DESCRIPTION OF THE TASK
Please write out the listing again, keeping every character the same.

GIVEN INFORMATION
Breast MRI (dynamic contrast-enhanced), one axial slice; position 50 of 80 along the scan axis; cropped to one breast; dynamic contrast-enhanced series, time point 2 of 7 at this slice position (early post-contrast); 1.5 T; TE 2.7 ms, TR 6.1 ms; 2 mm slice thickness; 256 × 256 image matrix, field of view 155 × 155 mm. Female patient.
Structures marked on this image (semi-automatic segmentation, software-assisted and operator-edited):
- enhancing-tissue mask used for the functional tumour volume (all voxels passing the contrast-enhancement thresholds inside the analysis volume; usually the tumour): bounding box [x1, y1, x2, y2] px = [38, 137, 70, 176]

SOLUTION
Breast MRI (dynamic contrast-enhanced), one axial slice; position 50 of 80 along the scan axis; cropped to one breast; dynamic contrast-enhanced series, time point 2 of 7 at this slice position (early post-contrast); 1.5 T; TE 2.7 ms, TR 6.1 ms; 2 mm slice thickness; 256 × 256 image matrix, field of view 155 × 155 mm. Female patient.
Structures marked on this image (semi-automatic segmentation, software-assisted and operator-edited):
- enhancing-tissue mask used for the functional tumour volume (all voxels passing the contrast-enhancement thresholds inside the analysis volume; usually the tumour): bounding box [x1, y1, x2, y2] px = [38, 137, 70, 176]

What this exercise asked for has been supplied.